> _DATASET RECORDS_:
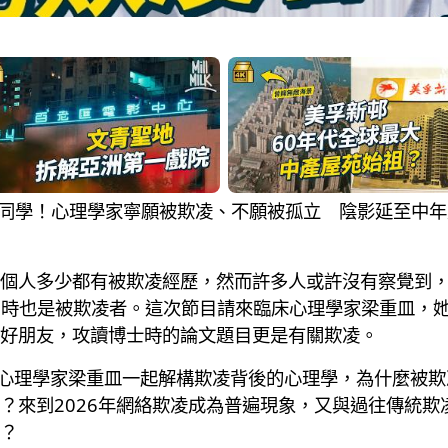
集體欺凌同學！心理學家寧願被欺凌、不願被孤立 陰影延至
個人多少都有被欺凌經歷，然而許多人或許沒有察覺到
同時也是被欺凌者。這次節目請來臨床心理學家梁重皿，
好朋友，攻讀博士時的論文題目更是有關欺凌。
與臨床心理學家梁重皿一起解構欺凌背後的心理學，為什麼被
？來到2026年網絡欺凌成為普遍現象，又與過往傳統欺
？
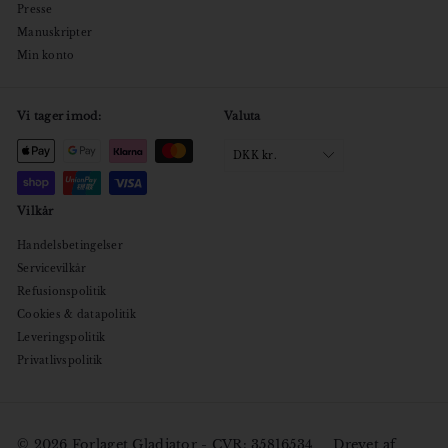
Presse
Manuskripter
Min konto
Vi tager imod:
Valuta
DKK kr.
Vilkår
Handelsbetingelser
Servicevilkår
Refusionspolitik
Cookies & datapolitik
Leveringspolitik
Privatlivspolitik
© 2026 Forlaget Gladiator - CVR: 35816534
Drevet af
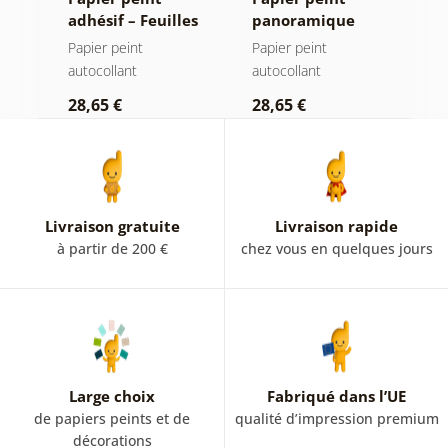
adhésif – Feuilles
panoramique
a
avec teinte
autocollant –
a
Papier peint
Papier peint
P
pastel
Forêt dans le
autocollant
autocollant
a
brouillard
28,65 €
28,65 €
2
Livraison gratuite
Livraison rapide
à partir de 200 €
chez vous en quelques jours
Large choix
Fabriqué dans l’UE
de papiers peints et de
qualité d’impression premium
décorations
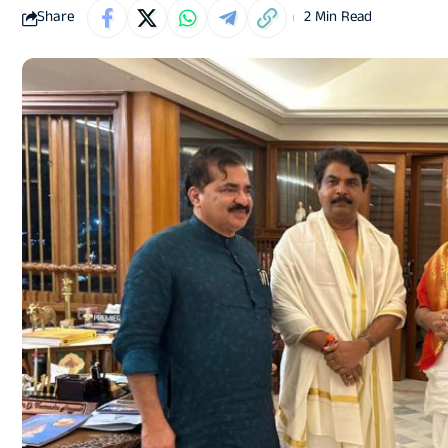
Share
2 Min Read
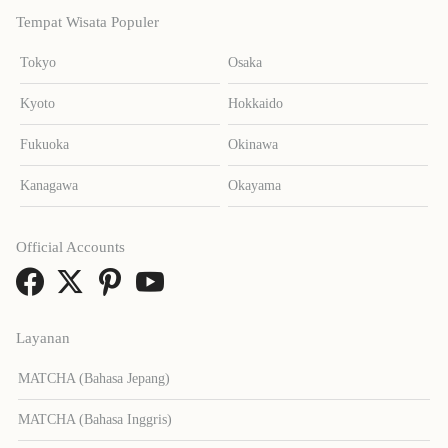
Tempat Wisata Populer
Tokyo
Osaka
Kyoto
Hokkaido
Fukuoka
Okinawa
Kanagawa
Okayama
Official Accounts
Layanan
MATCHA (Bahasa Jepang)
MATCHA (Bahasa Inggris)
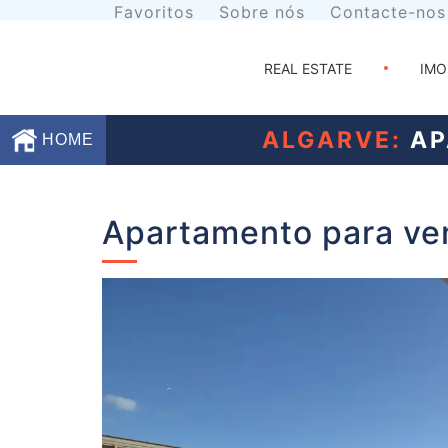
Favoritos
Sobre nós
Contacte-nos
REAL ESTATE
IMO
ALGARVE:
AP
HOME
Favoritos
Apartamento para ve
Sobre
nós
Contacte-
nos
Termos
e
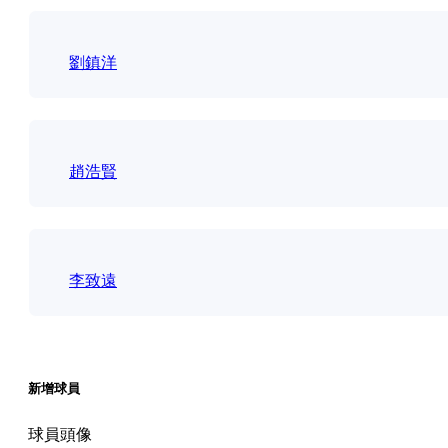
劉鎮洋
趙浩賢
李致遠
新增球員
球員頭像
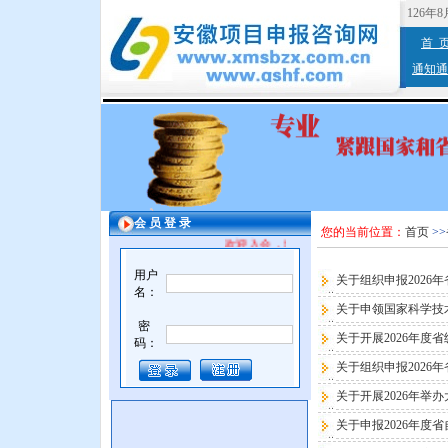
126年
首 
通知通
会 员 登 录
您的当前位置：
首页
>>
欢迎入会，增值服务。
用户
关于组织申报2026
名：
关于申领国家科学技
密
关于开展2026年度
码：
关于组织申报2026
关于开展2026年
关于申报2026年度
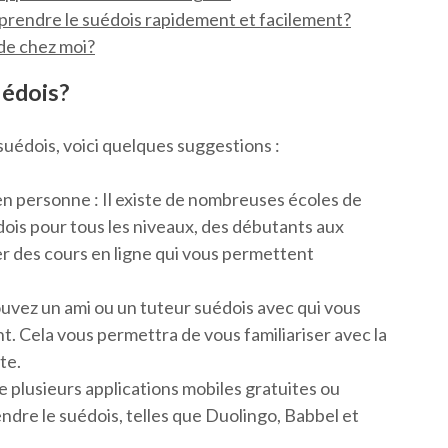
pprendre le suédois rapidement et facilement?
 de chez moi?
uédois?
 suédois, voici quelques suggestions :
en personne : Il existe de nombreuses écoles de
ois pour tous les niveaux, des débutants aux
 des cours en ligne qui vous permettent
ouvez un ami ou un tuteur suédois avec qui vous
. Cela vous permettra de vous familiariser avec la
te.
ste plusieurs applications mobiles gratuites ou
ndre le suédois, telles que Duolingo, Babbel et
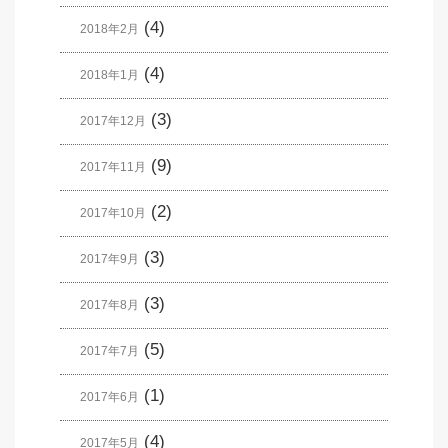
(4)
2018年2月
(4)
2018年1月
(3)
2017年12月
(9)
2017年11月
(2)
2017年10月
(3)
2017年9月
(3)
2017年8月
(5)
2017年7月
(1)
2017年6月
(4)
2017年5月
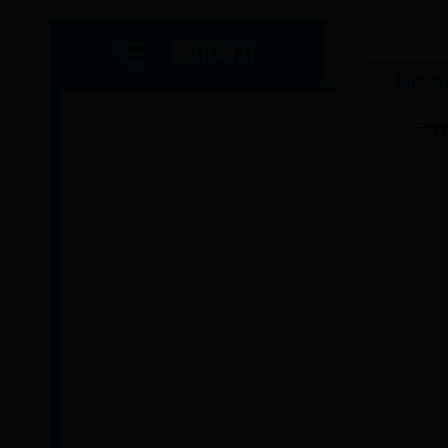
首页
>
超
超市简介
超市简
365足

> _REQUEST_:
Each record above must be retyped exactly. Omit the pictures.

> _EXERCISE RESULT_:
集體欺凌同學！心理學家寧願被欺凌、不願被孤立 陰影延至
個人多少都有被欺凌經歷，然而許多人或許沒有察覺到
同時也是被欺凌者。這次節目請來臨床心理學家梁重皿，
好朋友，攻讀博士時的論文題目更是有關欺凌。
與臨床心理學家梁重皿一起解構欺凌背後的心理學，為什麼被
？來到2026年網絡欺凌成為普遍現象，又與過往傳統欺
？
Presse
Manuskripter
Min konto
Vi tager imod:
Valuta
DKK kr.
Vilkår
Handelsbetingelser
Servicevilkår
Refusionspolitik
Cookies & datapolitik
Leveringspolitik
Privatlivspolitik
© 2026 Forlaget Gladiator - CVR: 35816534
Drevet af
adhésif – Feuilles
panoramique
a
avec teinte
autocollant –
a
Papier peint
Papier peint
P
pastel
Forêt dans le
autocollant
autocollant
a
brouillard
28,65 €
28,65 €
2
Livraison gratuite
Livraison rapide
à partir de 200 €
chez vous en quelques jours
Large choix
Fabriqué dans l’UE
de papiers peints et de
qualité d’impression premium
décorations
Share
2 Min Read
Tempat Wisata Populer
Tokyo
Osaka
Kyoto
Hokkaido
Fukuoka
Okinawa
Kanagawa
Okayama
Official Accounts
Layanan
MATCHA (Bahasa Jepang)
MATCHA (Bahasa Inggris)
Favoritos
Sobre nós
Contacte-nos
REAL ESTATE
IMO
ALGARVE:
AP
HOME
Favoritos
Apartamento para ve
Sobre
nós
Contacte-
nos
Termos
e
劉鎮洋
趙浩賢
李致遠
新增球員
球員頭像
126年
首 
通知通
会 员 登 录
您的当前位置：
首页
>>
欢迎入会，增值服务。
用户
关于组织申报2026
名：
关于申领国家科学技
密
关于开展2026年度
码：
关于组织申报2026
关于开展2026年
关于申报2026年度
pprendre le suédois rapidement et facilement?
 de chez moi?
uédois?
 suédois, voici quelques suggestions :
en personne : Il existe de nombreuses écoles de
ois pour tous les niveaux, des débutants aux
 des cours en ligne qui vous permettent
ouvez un ami ou un tuteur suédois avec qui vous
. Cela vous permettra de vous familiariser avec la
te.
ste plusieurs applications mobiles gratuites ou
ndre le suédois, telles que Duolingo, Babbel et
(4)
2018年2月
(4)
2018年1月
(3)
2017年12月
(9)
2017年11月
(2)
2017年10月
(3)
2017年9月
(3)
2017年8月
(5)
2017年7月
(1)
2017年6月
(4)
2017年5月
首页
>
超
超市简介
超市简
365足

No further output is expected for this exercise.